_PROBLEM SET_
[A] Answer these questions from the report on North Korea's fishing-boat licenses.
(i) Which ministry's provincial branch received the order from the Central Committee?
(ii) The order is said to be in keeping with the spirit of which Party Congress?
(iii) Which boats likely face fairly strict procedures to exchange their sea entry permits?
[B] Continue the report on North Korea's fishing-boat licenses from where it ends.

Daily NK has learned that North Korea recently issued an emergency order for all fishing boats to exchange their current “sea entry licenses” for new ones.
A source in North Hamgyong Province told Daily NK on Wednesday that the Central Committee issued an order to the provincial branch of the Ministry of State Security calling on the ministry to ascertain the details about all fishing boats operated by fishery enterprises, boats operated by enterprise support bases and privately operated boats, and to replace all their fishing permits and sea entry licenses.
With the order, North Korea can confiscate boats from work units or individuals who possess too many of them, or transfer them to other organizations. This is all in keeping with the spirit of the Eighth Party Congress, which called for the elimination of “special work units or individuals.”
Fishery enterprises that take care of the state’s fishery needs will apparently face few hindrances due to the new order. However, small boats operated by the support units of enterprises and privately operated boats likely face fairly strict procedures to exchange their sea entry permits. This is reportedly leading some operators to voice concern.
The source said locals feel a bit perplexed as the Ministry of State Security plans to comprehensively analyze each boat’s ledger and the personal details of operators, including whether to allow locals with criminal records to go to sea.

_GIVEN ENTRIES_
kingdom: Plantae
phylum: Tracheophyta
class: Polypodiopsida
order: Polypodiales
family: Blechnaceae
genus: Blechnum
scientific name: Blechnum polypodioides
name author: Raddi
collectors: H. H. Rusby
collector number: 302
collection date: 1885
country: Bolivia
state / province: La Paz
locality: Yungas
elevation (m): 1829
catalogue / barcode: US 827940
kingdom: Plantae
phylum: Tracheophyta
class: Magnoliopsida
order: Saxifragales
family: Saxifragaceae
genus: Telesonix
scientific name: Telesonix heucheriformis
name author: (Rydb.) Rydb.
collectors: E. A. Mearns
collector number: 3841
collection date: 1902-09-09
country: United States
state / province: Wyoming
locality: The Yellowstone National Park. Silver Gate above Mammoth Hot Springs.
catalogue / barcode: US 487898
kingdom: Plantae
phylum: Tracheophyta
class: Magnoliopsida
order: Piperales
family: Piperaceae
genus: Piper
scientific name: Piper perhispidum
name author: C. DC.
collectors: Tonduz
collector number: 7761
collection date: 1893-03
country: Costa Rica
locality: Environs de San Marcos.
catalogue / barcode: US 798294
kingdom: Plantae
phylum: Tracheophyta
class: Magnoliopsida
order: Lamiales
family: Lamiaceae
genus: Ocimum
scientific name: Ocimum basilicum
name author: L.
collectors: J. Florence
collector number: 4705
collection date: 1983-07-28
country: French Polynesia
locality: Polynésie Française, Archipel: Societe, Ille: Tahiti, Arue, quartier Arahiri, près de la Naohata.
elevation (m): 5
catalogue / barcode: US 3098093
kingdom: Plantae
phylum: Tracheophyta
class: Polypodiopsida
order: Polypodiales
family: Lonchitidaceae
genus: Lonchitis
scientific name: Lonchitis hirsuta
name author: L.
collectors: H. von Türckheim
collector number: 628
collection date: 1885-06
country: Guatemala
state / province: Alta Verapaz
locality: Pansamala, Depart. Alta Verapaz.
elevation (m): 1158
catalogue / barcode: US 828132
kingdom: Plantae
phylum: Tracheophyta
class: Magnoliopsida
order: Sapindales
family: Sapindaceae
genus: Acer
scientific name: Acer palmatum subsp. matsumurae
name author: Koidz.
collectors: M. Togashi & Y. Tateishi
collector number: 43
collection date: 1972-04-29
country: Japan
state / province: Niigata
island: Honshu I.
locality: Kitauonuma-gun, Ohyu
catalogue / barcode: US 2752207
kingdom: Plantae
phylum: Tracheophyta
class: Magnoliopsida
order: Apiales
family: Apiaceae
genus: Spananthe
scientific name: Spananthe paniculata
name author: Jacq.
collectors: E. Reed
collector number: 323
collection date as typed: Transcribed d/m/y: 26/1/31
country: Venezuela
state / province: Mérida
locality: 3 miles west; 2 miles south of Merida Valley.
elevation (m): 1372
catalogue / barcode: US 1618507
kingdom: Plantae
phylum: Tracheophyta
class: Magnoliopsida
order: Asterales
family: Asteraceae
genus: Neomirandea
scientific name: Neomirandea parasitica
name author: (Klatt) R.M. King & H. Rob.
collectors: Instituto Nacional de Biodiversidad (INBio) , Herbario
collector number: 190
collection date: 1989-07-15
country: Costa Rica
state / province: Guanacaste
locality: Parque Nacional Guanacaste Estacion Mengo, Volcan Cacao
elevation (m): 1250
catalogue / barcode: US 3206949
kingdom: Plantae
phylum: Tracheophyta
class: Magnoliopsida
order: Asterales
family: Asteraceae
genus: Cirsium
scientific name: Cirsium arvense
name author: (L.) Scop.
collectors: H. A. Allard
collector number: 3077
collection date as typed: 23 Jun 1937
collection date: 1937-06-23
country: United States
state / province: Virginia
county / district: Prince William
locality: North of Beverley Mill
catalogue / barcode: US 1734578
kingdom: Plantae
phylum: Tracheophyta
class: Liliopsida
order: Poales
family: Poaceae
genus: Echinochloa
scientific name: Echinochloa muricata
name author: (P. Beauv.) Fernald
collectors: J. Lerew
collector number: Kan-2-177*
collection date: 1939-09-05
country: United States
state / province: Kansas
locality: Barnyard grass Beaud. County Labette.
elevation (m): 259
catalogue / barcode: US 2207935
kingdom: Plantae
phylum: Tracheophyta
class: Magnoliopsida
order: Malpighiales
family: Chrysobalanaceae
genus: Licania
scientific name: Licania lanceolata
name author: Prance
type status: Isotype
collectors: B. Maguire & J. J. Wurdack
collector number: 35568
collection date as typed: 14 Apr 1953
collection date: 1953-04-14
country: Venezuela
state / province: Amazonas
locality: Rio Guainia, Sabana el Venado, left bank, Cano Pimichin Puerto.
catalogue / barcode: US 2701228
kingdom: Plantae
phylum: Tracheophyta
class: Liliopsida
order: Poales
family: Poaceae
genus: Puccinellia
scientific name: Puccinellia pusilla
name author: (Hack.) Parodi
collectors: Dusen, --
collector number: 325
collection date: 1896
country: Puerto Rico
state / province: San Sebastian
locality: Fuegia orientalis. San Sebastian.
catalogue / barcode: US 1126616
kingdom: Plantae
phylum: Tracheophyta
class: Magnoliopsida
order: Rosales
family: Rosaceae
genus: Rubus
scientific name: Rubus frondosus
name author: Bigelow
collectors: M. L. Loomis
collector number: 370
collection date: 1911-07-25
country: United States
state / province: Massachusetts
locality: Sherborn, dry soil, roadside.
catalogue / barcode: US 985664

_ANSWERS FOR THIS EXERCISE_
[A]
(i) The Ministry of State Security
(ii) The Eighth Party Congress
(iii) Small boats operated by the support units of enterprises, and privately operated boats

[B]
In particular, the ministry plans to learn the internal structure and holding capacity of each boat and register electronic parts and navigation equipment in cooperation with the nation’s radio communications regulator. It also plans to learn about boat owners and their families, a cause of concern for some operators.
The source said that this reissuance process is a yearly nuisance. However, with the Ministry of State Security completely changing their documents this year – and the screening promising to be so strict that every trivial thing could become a problem – owners of private boats are concerned that they may have to pay a hefty bribe to get a license.
In fact, some boat owners are complaining that there are so many procedures and things to deal with that few boats are likely to pass screening this year. Some may give up fishing and try their hand at other businesses if they must pay bribes on top of the yearly hassle of getting licenses, according to the source.
Meanwhile, fishery enterprises and fishery support bases of major enterprises are reportedly looking forward to the restart of long-range fishing, which has been suspended due to the COVID-19 pandemic.